In a proceeding pursuant to CPLR article 78 to review a determination of the respondent Renee Guy, an Associate Dean of the respondent Westchester Community College, dated July 26, *7812000, terminating the petitioner’s employment, the petitioner appeals (1) from a judgment of the Supreme Court, Westchester County (Molea, J.), entered November 15, 2002, (2), as limited by his brief, from so much of an order of the same court entered February 10, 2003, as denied his motion to impose a sanction upon the respondents, and (3) an amended judgment of the same court entered February 10, 2003, which denied the petition and dismissed the proceeding.

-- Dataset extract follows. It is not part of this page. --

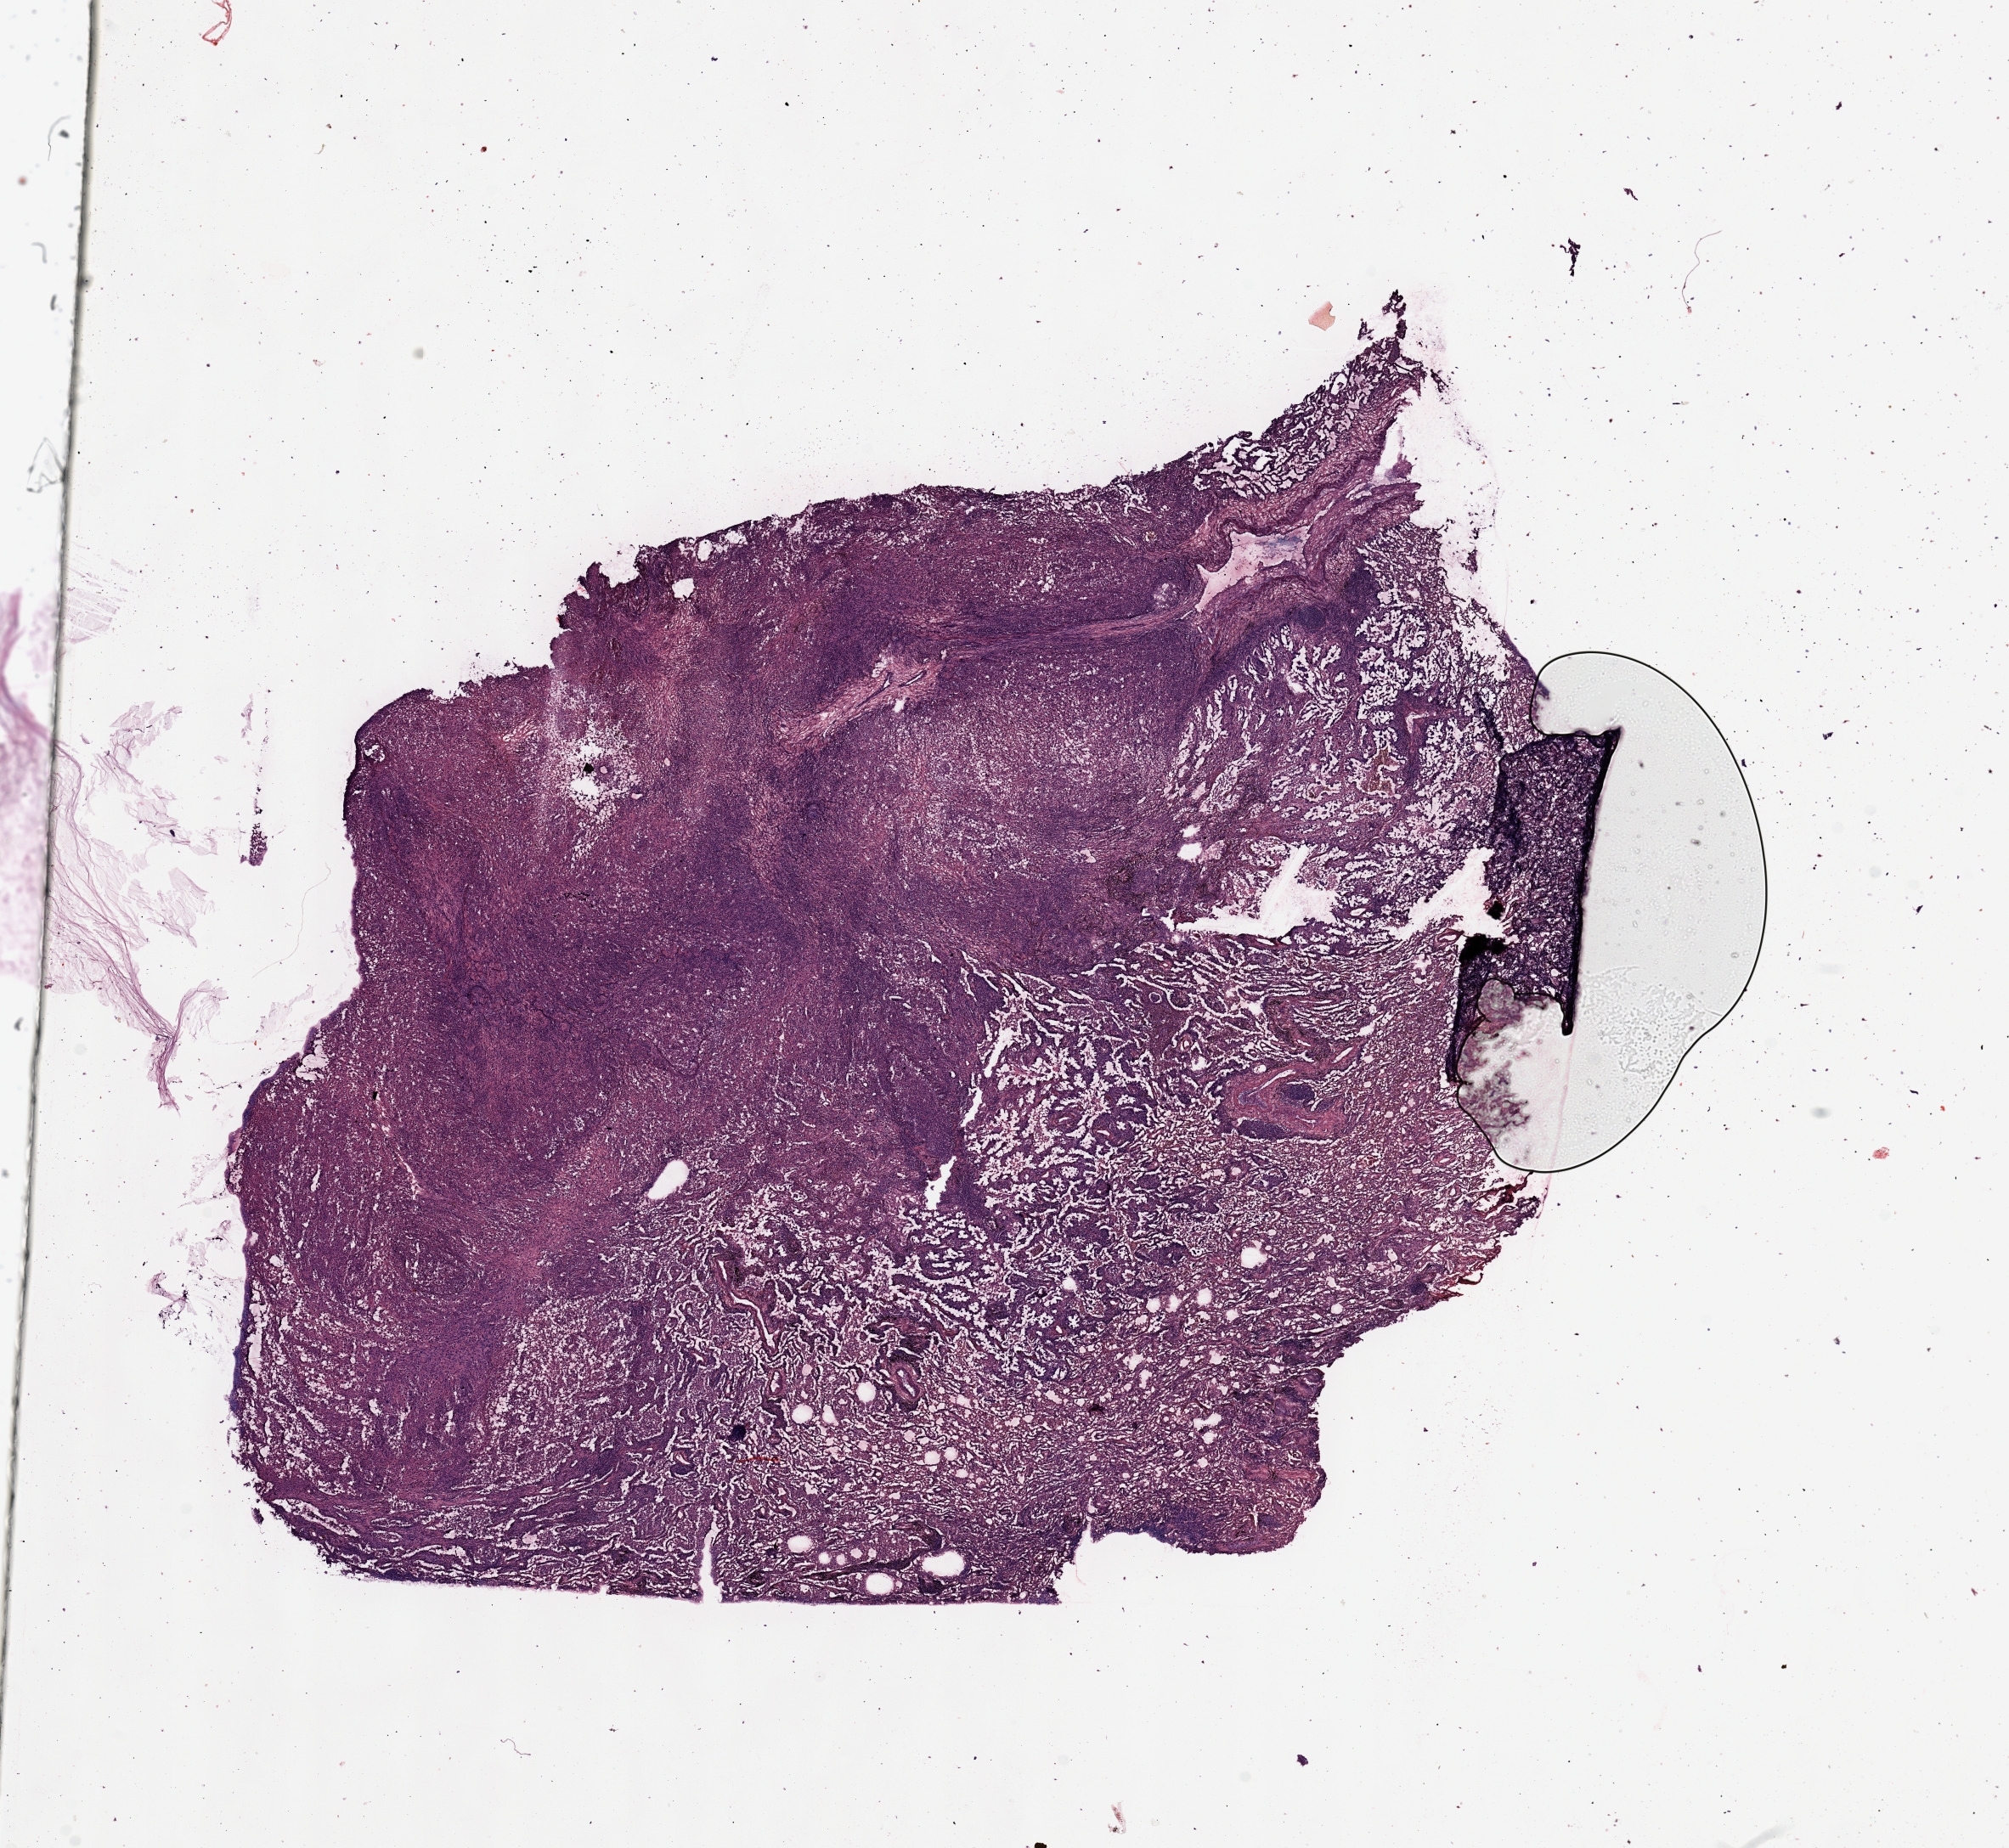
Digitized H&E-stained tissue section (whole slide) — a low-resolution overview of the entire scanned area, about 18.7 x 17.2 mm (slide scanned at 20x); tumour tissue sample, lung. Male, 57 y/o. Histologic grade: G3 (poorly differentiated).
- primary tumour site (as recorded): right upper lobe
- AJCC pathologic stage: IB
- histologic diagnosis: Adenocarcinoma, NOS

Ordered that the appeal from the judgment entered November 15, 2002, is dismissed, as the judgment was superseded by the amended judgment entered February 10, 2003; and it is further,

Ordered that the appeal from the order entered February 10, 2003, is dismissed, as the order is not appealable as of right (see CPLR 5701 [b] [1]), and we decline to grant leave because the order was superseded by the amended judgment and will be reviewed on the appeal therefrom (see Matter of Aho, 39 NY2d 241, 248 [1976]).

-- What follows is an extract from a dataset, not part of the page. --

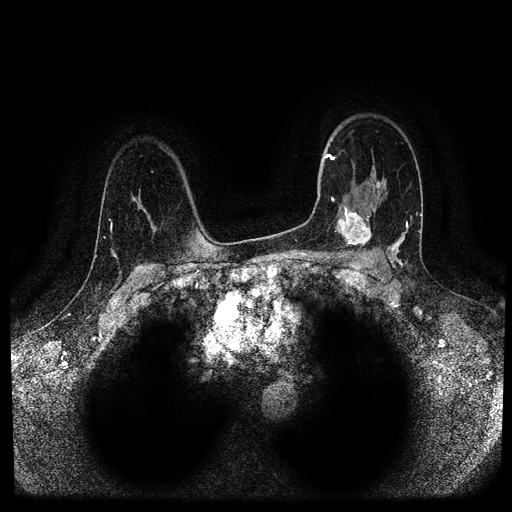
Breast MRI (dynamic contrast-enhanced, multi-phase), one axial slice. Slice 73 of 116 in the series (ordered by position). Dynamic contrast-enhanced series, time point 2 of 5 at this slice position (early post-contrast). 1.5 T. TE 2.6 ms, TR 5.3 ms. 2 mm slice thickness. 512 × 512 image matrix. Female patient, age 44 years.
Structures marked on this image (semi-automatic segmentation, software-assisted and operator-edited):
- breast lesion (labelled 'tumour' in the annotation; benign lesions carry a separate 'benign' label): bounding box [x1, y1, x2, y2] px = [334, 201, 372, 254]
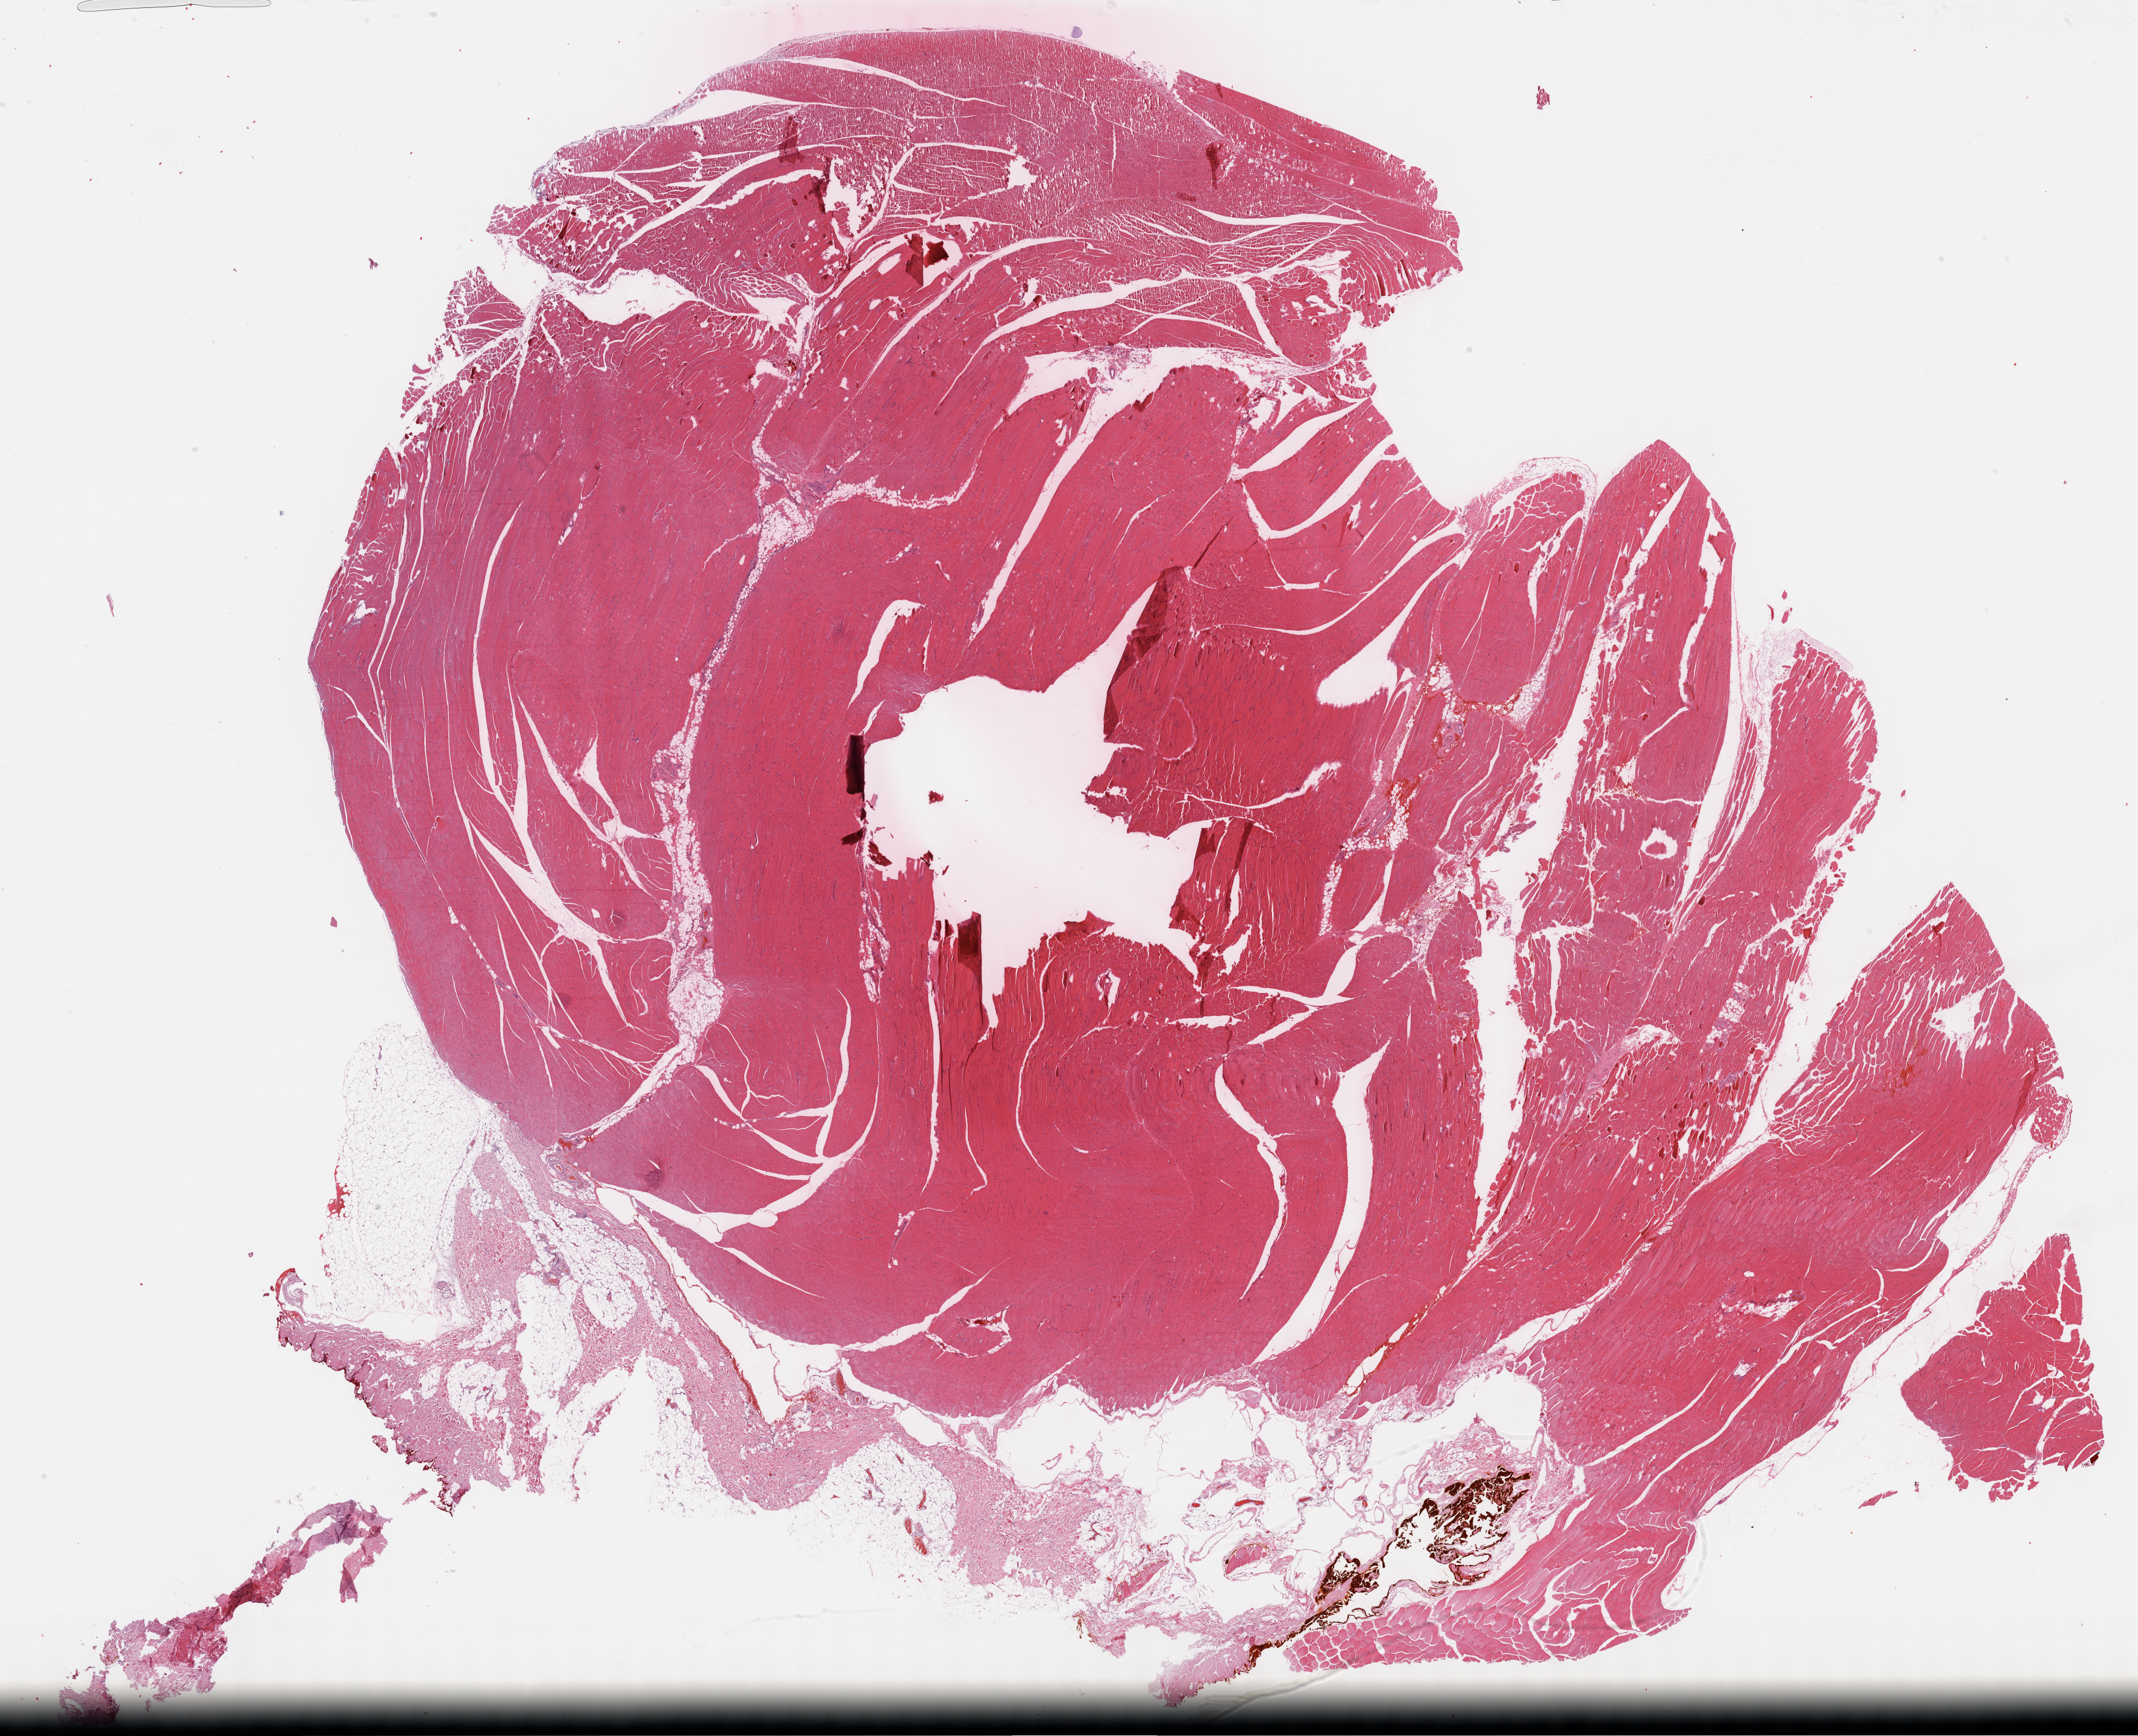
H&E whole-slide image — shown as a low-resolution overview of the whole scanned area (about 28.7 x 23.3 mm); formalin-fixed paraffin-embedded (FFPE) diagnostic section; primary tumour sample from the connective, subcutaneous and other soft tissues. Male patient; age at initial diagnosis 35 years.
Pathologic diagnosis: Fibromyxosarcoma (connective, subcutaneous and other soft tissues of lower limb and hip).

Ordered that the amended judgment is affirmed; and it is further,

Ordered that one bill of costs is awarded to the respondents appearing separately and filing separate briefs.

Once a controversy is heard and a decision has been made by either an arbitrator, a commissioner, or a judge, “that is the end of the matter” (Board of Educ. of Union Free School Dist. No. 3 of Town of Huntington v Associated Teachers of Huntington, 30 NY2d 122, 132 [1972]; see Matter of Board of Educ., Commack Union Free School Dist. v Ambach, 70 NY2d 501, 508 [1987], cert denied sub nom. Margolin v Board of Educ., Commack Union Free School Dist., 485 US 1034[1988]; Dye v New York City Tr. Auth., 88 AD2d 899 [1982], affd 57 NY2d 917 [1982]; Matter of Kavoukian v Bethlehem Cent. School Dist., 63 AD2d 767, 768-769 [1978]). Here, because the issue presented by the petitioner in this proceeding pursuant to CPLR article 78 is substantively the same as that previously determined against him in an arbitration proceeding, the proceeding must be dismissed.

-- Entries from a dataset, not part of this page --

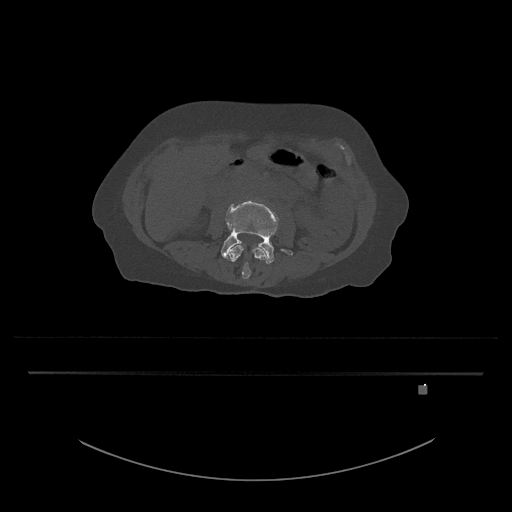
CT including the spine, one axial slice. Position 389 of 797 along the scan axis. Reconstruction kernel Br40s/3. Bone window (W 1800 / L 400 HU). 0.5 mm slice thickness. 512 × 512 image matrix. Female patient, age 57 years. From the clinical record (not read from this slice): primary cancer: cervical.
Annotated regions visible in this slice (semi-automatically segmented with operator editing):
- L3 vertebra: box from (x=228, y=245) to (x=268, y=279) px
- L4 vertebra: (x=221, y=201)–(x=293, y=264)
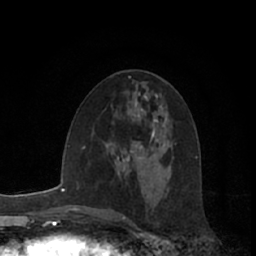
Breast MRI (dynamic contrast-enhanced), one axial slice. Slice 34 of 66 in the series (ordered by position). Cropped to one breast. Dynamic contrast-enhanced series, time point 2 of 7 at this slice position (early post-contrast). 1.5 T. TE 3 ms, TR 6.2 ms. 2.4 mm slice thickness. 256 × 256 image matrix, field of view 150 × 150 mm. Female patient.
Annotated regions visible in this slice (semi-automatically segmented with operator editing):
- enhancing-tissue mask used for the functional tumour volume (all voxels passing the contrast-enhancement thresholds inside the analysis volume; usually the tumour): bounding box [x1, y1, x2, y2] px = [117, 141, 143, 162]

Furthermore, the doctrine of res judicata applies to arbitration awards, including those rendered pursuant to a collective bargaining agreement which, as here, specifies that all parties will be bound by the award with the same force and effect as applies to judgments of the courts (see Matter of Ranni [Ross], 58 NY2d 715, 717 [1982]; McNally Intl. Corp. v New York Infirmary-Beekman Downtown Hosp., 145 AD2d 417 [1988]; Dye v New York City Tr. Auth., supra). New York courts apply the transactional analysis approach to res judicata issues (see *782O’Brien v City of Syracuse, 54 NY2d 353, 357-358 [1981]; cf. Parker v Blauvelt Volunteer Fire Co., 93 NY2d 343, 347-348 [1999]). Once a claim is brought to a final conclusion, all other claims arising out of the same transaction or series of transactions are barred even if based upon different theories or if seeking different remedies (see O’Brien v City of Syracuse, supra). In this case, the previous arbitration proceeding bars this proceeding because it is premised on the same series of transactions passed upon by the arbitrator.

The petitioner’s remaining contentions are without merit. Ritter, J.P., Goldstein, Townes and Crane, JJ., concur.